Jenny picked up her bag and unfolded it into what looked like twenty neat compartments, reaching in with a quick precise movement and handing Joyce a short length of silver wire and a delicate pair of pliers.

'There's a hole through the ring just there, ' she said. ' All you need to do is thread the wire through it and then through the hole at the top of the spiral, and then twist them together. It really is very simple - it's just a bit at an awkward angle to do it for myself.'

Joyce found herself biting down on her lower lip and concentrating as she threaded the wire through first the nipple ring and then, after removing the stud to which it had been attached, the hole in the top of the long silver spiral. She had to concentrate on the task in hand so much that there was no way she could avoid touching the skin that lay behind the dangling metal, being conscious of its softness and its tautness, as if Jenny were whispering seductions to her through her skin.

Her face was still burning, but she was going to stay in control whatever it took, however much she wanted to do things she could not precisely name but which called to her with sweet voices.

At last, she twisted the wire one last time and touched the spiral which hung securely in place. Then she realised, there was no ring in the other erect nipple, nor in the navel that offered itself further down.

'Where does the other one go? ', she said, nervously.

'Ah yes, ' Jenny said, reaching for the button at the top of her leather trousers. 'I didn't mention that, did I? '

This was the point at which Joyce looking back at it all on dark nights regarded as the moment at which she had lost all control, at which she had stood up, yanked the other woman against her with that convenient nipple ring and pulled that raven hair back and crushed her mouth against her. Followed by moments of passion so intense as to have become vague in memory - the point at which they were both naked, the point at which she really did fix the second spiral in place and got to find out precisely how it could be used to make Jenny's body strum like a guitar string, the point at which they paused and had another coffee, the point at which Jenny showed her how interesting it could be to just lie and stroke and kiss and touch and then pounce into violent action again.

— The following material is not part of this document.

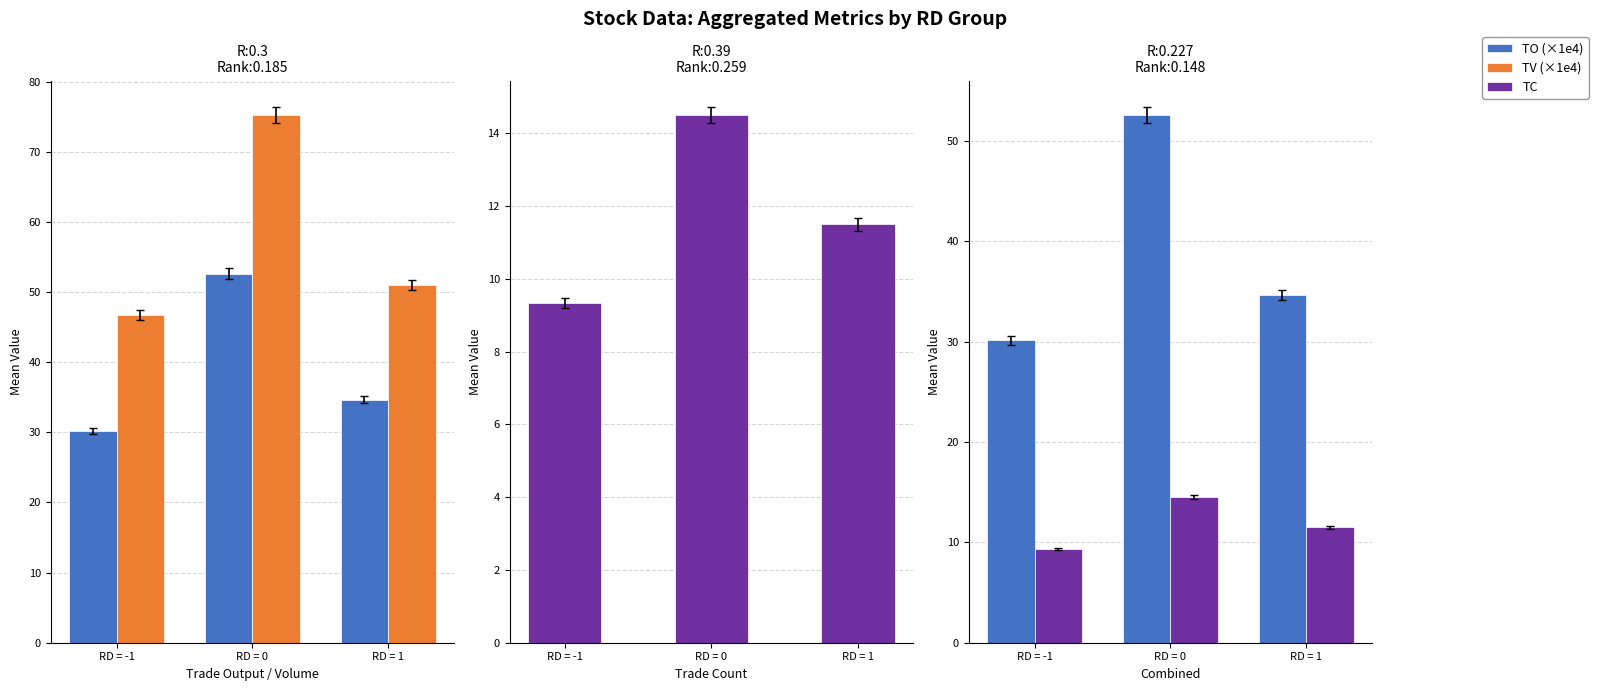

Reading right to left, what are all the values shown in this chart?

TO (×1e4): RD = 1=34.7	RD = 0=52.6	RD = -1=30.2
TV (×1e4): RD = 1=51.0	RD = 0=75.2	RD = -1=46.7
TC: RD = 1=11.5	RD = 0=14.5	RD = -1=9.3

And then, suddenly, it was all over and they were putting their clothes on again and looking at each other in mild confusion.

'That was um, interesting, ' Jenny said. 'I mean, I knew in theory, but...'

'Yes, ' Joyce said.

'You are here, most afternoons, aren't you? ' Jenny said. 'Because I could look in sometimes. When I am finished at Sunnydale High.'

'You teach at Sunnydale High,' Joyce said. 'Um, my daughter goes there.'

'I'm sorry, ' Jenny said, 'I don't think I ever caught your surname, Joyce. I suppose things moved a little fast for that.'

'Summers, ' Joyce said. 'I'm Joyce Summers.'

'Heavens, ' Jenny said. 'Mother of the notorious Buffy. Fancy that.'

And then she walked over and grabbed Joyce again and held her tight and pressed her mouth against Joyce's unresisting neck.

'That really doesn't change anything, ' she said. 'We can see each other as often as you like. And I will take you. Out into the desert.'

'That would be nice, ' Joyce said, still slightly stunned.

Jenny walked to the door, then turned.

'By the way, ' she said. 'Your catalogue. I said there was a mistake.'

She pointed to the god Joyce had been cleaning.